● **TASK STATEMENT**
Keeping every word intact, reproduce all of the records.

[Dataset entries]

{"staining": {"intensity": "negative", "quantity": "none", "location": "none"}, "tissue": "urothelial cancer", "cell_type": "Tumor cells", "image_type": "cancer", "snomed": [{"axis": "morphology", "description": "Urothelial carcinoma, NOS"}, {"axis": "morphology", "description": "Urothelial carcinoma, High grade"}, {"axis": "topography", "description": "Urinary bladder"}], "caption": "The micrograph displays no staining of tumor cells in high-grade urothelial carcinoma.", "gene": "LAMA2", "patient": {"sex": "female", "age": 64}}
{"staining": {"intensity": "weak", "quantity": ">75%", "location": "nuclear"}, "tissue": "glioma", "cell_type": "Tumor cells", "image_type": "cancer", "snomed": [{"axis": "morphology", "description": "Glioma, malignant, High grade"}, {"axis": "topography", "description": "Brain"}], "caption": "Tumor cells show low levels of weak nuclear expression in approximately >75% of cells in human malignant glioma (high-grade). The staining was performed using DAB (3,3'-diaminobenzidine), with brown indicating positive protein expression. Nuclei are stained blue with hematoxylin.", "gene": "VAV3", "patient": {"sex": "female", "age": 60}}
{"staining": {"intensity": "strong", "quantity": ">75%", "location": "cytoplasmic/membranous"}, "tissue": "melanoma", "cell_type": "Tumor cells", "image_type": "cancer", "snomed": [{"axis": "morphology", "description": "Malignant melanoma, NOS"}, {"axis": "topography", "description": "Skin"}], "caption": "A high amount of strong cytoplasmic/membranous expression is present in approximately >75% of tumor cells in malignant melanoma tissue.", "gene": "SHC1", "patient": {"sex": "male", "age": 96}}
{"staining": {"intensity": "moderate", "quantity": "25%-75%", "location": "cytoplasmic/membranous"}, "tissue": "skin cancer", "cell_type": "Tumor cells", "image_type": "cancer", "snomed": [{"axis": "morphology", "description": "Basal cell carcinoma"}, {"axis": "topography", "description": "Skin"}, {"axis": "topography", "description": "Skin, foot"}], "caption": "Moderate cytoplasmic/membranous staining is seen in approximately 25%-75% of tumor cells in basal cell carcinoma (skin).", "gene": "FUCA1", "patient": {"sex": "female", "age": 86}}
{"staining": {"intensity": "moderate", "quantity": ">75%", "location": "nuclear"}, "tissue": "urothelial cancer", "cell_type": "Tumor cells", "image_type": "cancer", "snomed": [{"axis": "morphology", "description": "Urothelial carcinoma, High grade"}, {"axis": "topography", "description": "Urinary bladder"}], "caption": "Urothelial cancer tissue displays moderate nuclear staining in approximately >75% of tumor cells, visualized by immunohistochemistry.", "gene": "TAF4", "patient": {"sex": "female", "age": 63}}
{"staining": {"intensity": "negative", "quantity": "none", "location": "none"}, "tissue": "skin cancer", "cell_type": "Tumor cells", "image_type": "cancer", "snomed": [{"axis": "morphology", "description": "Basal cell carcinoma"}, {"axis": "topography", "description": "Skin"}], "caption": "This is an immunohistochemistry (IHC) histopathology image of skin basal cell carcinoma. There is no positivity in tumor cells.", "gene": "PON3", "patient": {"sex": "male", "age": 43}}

● **RESPONSE TO THE EXERCISE**
{"staining": {"intensity": "negative", "quantity": "none", "location": "none"}, "tissue": "urothelial cancer", "cell_type": "Tumor cells", "image_type": "cancer", "snomed": [{"axis": "morphology", "description": "Urothelial carcinoma, NOS"}, {"axis": "morphology", "description": "Urothelial carcinoma, High grade"}, {"axis": "topography", "description": "Urinary bladder"}], "caption": "The micrograph displays no staining of tumor cells in high-grade urothelial carcinoma.", "gene": "LAMA2", "patient": {"sex": "female", "age": 64}}
{"staining": {"intensity": "weak", "quantity": ">75%", "location": "nuclear"}, "tissue": "glioma", "cell_type": "Tumor cells", "image_type": "cancer", "snomed": [{"axis": "morphology", "description": "Glioma, malignant, High grade"}, {"axis": "topography", "description": "Brain"}], "caption": "Tumor cells show low levels of weak nuclear expression in approximately >75% of cells in human malignant glioma (high-grade). The staining was performed using DAB (3,3'-diaminobenzidine), with brown indicating positive protein expression. Nuclei are stained blue with hematoxylin.", "gene": "VAV3", "patient": {"sex": "female", "age": 60}}
{"staining": {"intensity": "strong", "quantity": ">75%", "location": "cytoplasmic/membranous"}, "tissue": "melanoma", "cell_type": "Tumor cells", "image_type": "cancer", "snomed": [{"axis": "morphology", "description": "Malignant melanoma, NOS"}, {"axis": "topography", "description": "Skin"}], "caption": "A high amount of strong cytoplasmic/membranous expression is present in approximately >75% of tumor cells in malignant melanoma tissue.", "gene": "SHC1", "patient": {"sex": "male", "age": 96}}
{"staining": {"intensity": "moderate", "quantity": "25%-75%", "location": "cytoplasmic/membranous"}, "tissue": "skin cancer", "cell_type": "Tumor cells", "image_type": "cancer", "snomed": [{"axis": "morphology", "description": "Basal cell carcinoma"}, {"axis": "topography", "description": "Skin"}, {"axis": "topography", "description": "Skin, foot"}], "caption": "Moderate cytoplasmic/membranous staining is seen in approximately 25%-75% of tumor cells in basal cell carcinoma (skin).", "gene": "FUCA1", "patient": {"sex": "female", "age": 86}}
{"staining": {"intensity": "moderate", "quantity": ">75%", "location": "nuclear"}, "tissue": "urothelial cancer", "cell_type": "Tumor cells", "image_type": "cancer", "snomed": [{"axis": "morphology", "description": "Urothelial carcinoma, High grade"}, {"axis": "topography", "description": "Urinary bladder"}], "caption": "Urothelial cancer tissue displays moderate nuclear staining in approximately >75% of tumor cells, visualized by immunohistochemistry.", "gene": "TAF4", "patient": {"sex": "female", "age": 63}}
{"staining": {"intensity": "negative", "quantity": "none", "location": "none"}, "tissue": "skin cancer", "cell_type": "Tumor cells", "image_type": "cancer", "snomed": [{"axis": "morphology", "description": "Basal cell carcinoma"}, {"axis": "topography", "description": "Skin"}], "caption": "This is an immunohistochemistry (IHC) histopathology image of skin basal cell carcinoma. There is no positivity in tumor cells.", "gene": "PON3", "patient": {"sex": "male", "age": 43}}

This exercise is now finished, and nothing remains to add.